任务要求 1.
请列出练习文本第二部分“sample-controller 的简单试用”下的全部小节标题，并保留编号。
任务要求 2.
请把练习文本中从“CRD即CustomResourceDefinition，是 kubernetes 极力推荐的资源扩展方式；基于”到“是对 kubernetes 进行功能拓展的友好方式，实现了类似于插件式的功能增强！”的部分逐字抄录下来。

练习文本.
-------

转载自：

https://blog.csdn.net/shida_csdn/article/details/87102801

一、背景介绍

CRD即CustomResourceDefinition，是 kubernetes 极力推荐的资源扩展方式；基于 CRD 技术，用户能将自定义资源注册到 kubernetes 系统，并像使用原生资源（如 pod、statefulset ）一样对自定义资源进行创建、查看、修改、删除等操作；CRD 是对 kubernetes 进行功能拓展的友好方式，实现了类似于插件式的功能增强！

二、sample-controller 的简单试用

sample-controller 是 kubernetes 官方提供的 CRD Controller 样例实现，

Git 地址：https://github.com/kubernetes/sample-controller

添加自定义控制器 Bar 示例代码：https://github.com/SataQiu/sample-controller/tree/bar

下面，我们就以该样例程序为例，研究如何实现自定义 CRD 控制器，那么先把它用起来看看效果！

2.1 准备 kubernetes 运行环境

我这里用的 kind，安装比较简单，可参考博文《使用 kind 快速部署 Kubernetes 实验集群》

注意，上边博文没有安装网络，可以通过如下命令安装 weave 网络插件：

# kubectl apply -f "https://cloud.weave.works/k8s/net?k8s-version=$(kubectl version | base64 | tr -d '\n')"

2.2 下载 sample-controller 源码到 $GOPATH/src/k8s.io 路径下

# git clone https://github.com/kubernetes/sample-controller.git

2.3 编译 sample-controller

# go build -o sample-controller .

2.4 运行 sample-controller

# ./sample-controller -kubeconfig=$HOME/.kube/kind-config-1

2.5 创建/注册 CRD 资源

# kubectl create -f artifacts/examples/crd.yaml

2.6 创建 Foo 对象

#  kubectl create -f artifacts/examples/example-foo.yaml

2.7 查看 Foo 的部署情况

# kubectl get deployments

三、源码分析

3.1 首先分析下 CRD 资源定义

文件位置 artifacts/examples/crd.yaml

apiVersion: apiextensions.k8s.io/v1beta1
kind: CustomResourceDefinition
metadata:
  name: foos.samplecontroller.k8s.io
spec:
  group: samplecontroller.k8s.io
  version: v1alpha1
  names:
    kind: Foo
    plural: foos
  scope: Namespaced

该定义文件，声明了一种名为 Foo 的资源，告诉 API Server，有一种资源叫做 Foo

该 Foo 资源将被 sample-controller 所监听，并对其相关事件进行处理

3.2 然后，看下创建 Foo 资源的 YAML 定义

文件位置 artifacts/examples/example-foo.yaml

apiVersion: samplecontroller.k8s.io/v1alpha1
kind: Foo
metadata:
  name: example-foo
spec:
  deploymentName: example-foo
  replicas: 1

该文件声明要创建的资源为 Foo 类型，副本数为 1

这个创建事件会被 sample-controller 拦截和处理

3.3 最后，重点分析 sample-controller 的实现逻辑

a. 首先，找到入口函数 sample-controller/main.go#main

func main() {
	flag.Parse()

-------

提供材料.

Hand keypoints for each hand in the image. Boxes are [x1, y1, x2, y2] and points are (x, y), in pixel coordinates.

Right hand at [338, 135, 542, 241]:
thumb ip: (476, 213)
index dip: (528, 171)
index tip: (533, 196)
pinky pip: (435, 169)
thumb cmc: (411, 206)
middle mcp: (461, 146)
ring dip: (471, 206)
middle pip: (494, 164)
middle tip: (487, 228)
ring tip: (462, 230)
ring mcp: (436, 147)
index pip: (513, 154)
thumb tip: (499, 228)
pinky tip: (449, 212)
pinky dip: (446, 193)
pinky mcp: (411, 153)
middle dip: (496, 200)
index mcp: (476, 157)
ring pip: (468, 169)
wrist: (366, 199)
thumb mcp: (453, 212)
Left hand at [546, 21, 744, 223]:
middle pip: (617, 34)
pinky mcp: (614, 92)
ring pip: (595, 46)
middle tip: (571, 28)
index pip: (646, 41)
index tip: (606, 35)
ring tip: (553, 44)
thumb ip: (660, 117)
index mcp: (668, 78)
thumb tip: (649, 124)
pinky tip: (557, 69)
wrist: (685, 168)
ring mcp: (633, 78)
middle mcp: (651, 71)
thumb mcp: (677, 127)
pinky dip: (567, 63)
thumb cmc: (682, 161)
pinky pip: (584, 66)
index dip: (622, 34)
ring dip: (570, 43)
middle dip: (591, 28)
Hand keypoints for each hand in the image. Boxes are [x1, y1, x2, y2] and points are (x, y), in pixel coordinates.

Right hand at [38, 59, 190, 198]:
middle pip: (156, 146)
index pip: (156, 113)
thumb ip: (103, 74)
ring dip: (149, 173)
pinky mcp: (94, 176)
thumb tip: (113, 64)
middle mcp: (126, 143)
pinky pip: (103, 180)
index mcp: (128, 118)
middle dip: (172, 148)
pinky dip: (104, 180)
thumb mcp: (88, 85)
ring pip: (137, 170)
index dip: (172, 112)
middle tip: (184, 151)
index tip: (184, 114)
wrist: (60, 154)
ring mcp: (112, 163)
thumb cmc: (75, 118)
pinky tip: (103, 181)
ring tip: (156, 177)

-------

作答结果 1.
2.1 准备 kubernetes 运行环境
2.2 下载 sample-controller 源码到 $GOPATH/src/k8s.io 路径下
2.3 编译 sample-controller
2.4 运行 sample-controller
2.5 创建/注册 CRD 资源
2.6 创建 Foo 对象
2.7 查看 Foo 的部署情况

作答结果 2.
CRD即CustomResourceDefinition，是 kubernetes 极力推荐的资源扩展方式；基于 CRD 技术，用户能将自定义资源注册到 kubernetes 系统，并像使用原生资源（如 pod、statefulset ）一样对自定义资源进行创建、查看、修改、删除等操作；CRD 是对 kubernetes 进行功能拓展的友好方式，实现了类似于插件式的功能增强！